**TÂCHES À FAIRE**
(1) Répondez aux questions suivantes à partir de l'article sur le format MP3.
(a) Quel ingénieur a amorcé le travail sur le MP3, et en quelle année ?
(b) Quel service permet à des mélomanes de se trouver des correspondants selon leurs goûts musicaux ?
(c) À quoi Jean-Robert Bisaillon lie-t-il le format MP3 ?
(2) Recopiez tout le passage de l'article sur le format MP3, depuis « Solo de clavier » jusqu'à « nos relations sociales. ».

**TEXTE FOURNI**
Solo de clavier

MPQuoi?

Mine de rien, on soulignera le vingtième anniversaire du format MP3 dans quelques mois. Travail de longue haleine amorcé par l’ingénieur allemand Karlheinz Brandenburg en 1993, le MP3 aura, au fil des années, compressé un nombre incalculable de chansons tout en engendrant une myriade de nouveaux paramètres pour l’art, le droit d’auteur, voire nos relations sociales.

Tympans amicaux

Bien sûr, il y a la radio et la cassette, mais le MP3 – et tout ce qui en découle – aura permis la diffusion de culture à la vitesse grand V. Diffusion de culture, oui, et pas seulement de musique, car comme l’a démontré la popularité croissante de services tels que Last.fm, qui permet à des mélomanes de se trouver des correspondants selon leurs goûts musicaux, la musique est un art, bien sûr, mais aussi une arme culturelle de choix pour «casser la glace» entre inconnus, faire tomber les barrières (le nombre d’amitiés lancées par des goûts musicaux communs en témoigne) et faire voler en éclats les préjugés (la musique heavy métal est réservée aux «vrais de vrais» mâles hétéros? Que nenni! Plusieurs fans du genre l’ont compris en 1998 avec la «sortie du placard» de Rob Halford, chanteur de Judas Priest et bête de scène cloutée toujours active dans le milieu). C’est là, à mon humble avis, que le MP3 s’est le plus distingué, dans la démocratisation de la culture.

Mais bon, alors que je m’amuse à comparer l’aspect collectif du MP3 à une pub de ligne téléphonique de party, le chercheur et militant culturel Jean-Robert Bisaillon, lui, va jusqu’à lier le fameux format à la révolution de l’imprimé.

**INFORMATIONS FOURNIES**

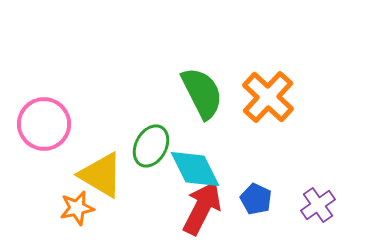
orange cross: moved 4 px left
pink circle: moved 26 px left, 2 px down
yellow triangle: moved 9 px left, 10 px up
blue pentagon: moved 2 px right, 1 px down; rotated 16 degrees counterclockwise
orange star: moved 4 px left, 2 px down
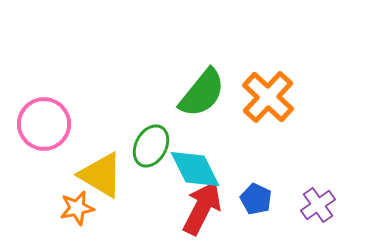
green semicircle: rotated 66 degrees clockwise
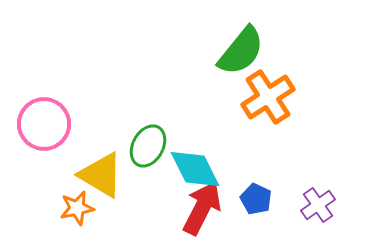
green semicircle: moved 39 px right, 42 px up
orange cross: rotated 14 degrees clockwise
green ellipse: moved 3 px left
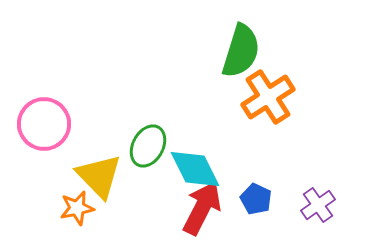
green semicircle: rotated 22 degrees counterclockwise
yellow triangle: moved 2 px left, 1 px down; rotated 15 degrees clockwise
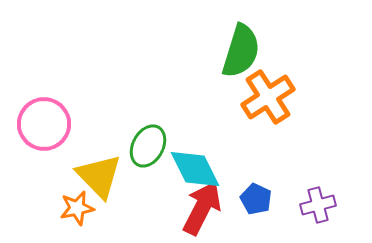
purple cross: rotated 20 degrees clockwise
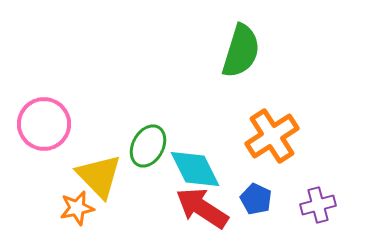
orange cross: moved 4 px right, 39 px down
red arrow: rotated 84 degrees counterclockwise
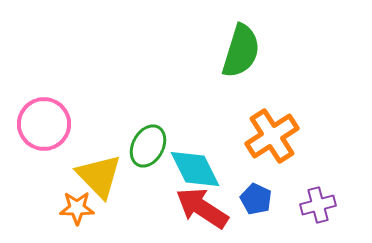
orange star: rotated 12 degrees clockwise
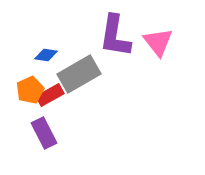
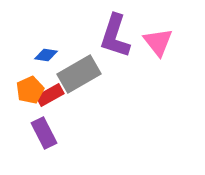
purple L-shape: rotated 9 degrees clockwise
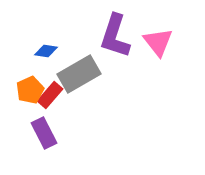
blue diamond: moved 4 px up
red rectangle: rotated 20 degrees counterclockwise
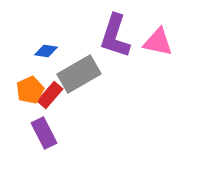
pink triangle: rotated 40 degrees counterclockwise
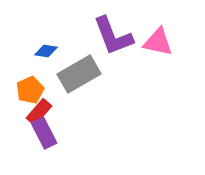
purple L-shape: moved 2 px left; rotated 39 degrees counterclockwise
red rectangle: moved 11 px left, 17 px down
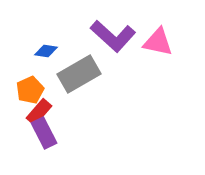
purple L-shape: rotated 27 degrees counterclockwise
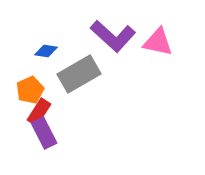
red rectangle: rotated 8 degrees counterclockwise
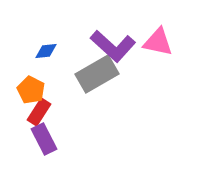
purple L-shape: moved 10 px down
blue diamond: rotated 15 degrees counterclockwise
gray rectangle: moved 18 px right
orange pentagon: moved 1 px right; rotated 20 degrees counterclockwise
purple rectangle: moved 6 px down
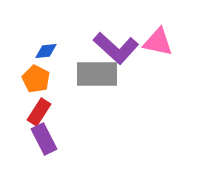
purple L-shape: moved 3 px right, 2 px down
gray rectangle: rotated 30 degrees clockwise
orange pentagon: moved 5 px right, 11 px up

**RÉPONSES PAR TÂCHE**
(1)
(a) Karlheinz Brandenburg, en 1993.
(b) Last.fm.
(c) À la révolution de l'imprimé.

(2)
Solo de clavier

MPQuoi?

Mine de rien, on soulignera le vingtième anniversaire du format MP3 dans quelques mois. Travail de longue haleine amorcé par l’ingénieur allemand Karlheinz Brandenburg en 1993, le MP3 aura, au fil des années, compressé un nombre incalculable de chansons tout en engendrant une myriade de nouveaux paramètres pour l’art, le droit d’auteur, voire nos relations sociales.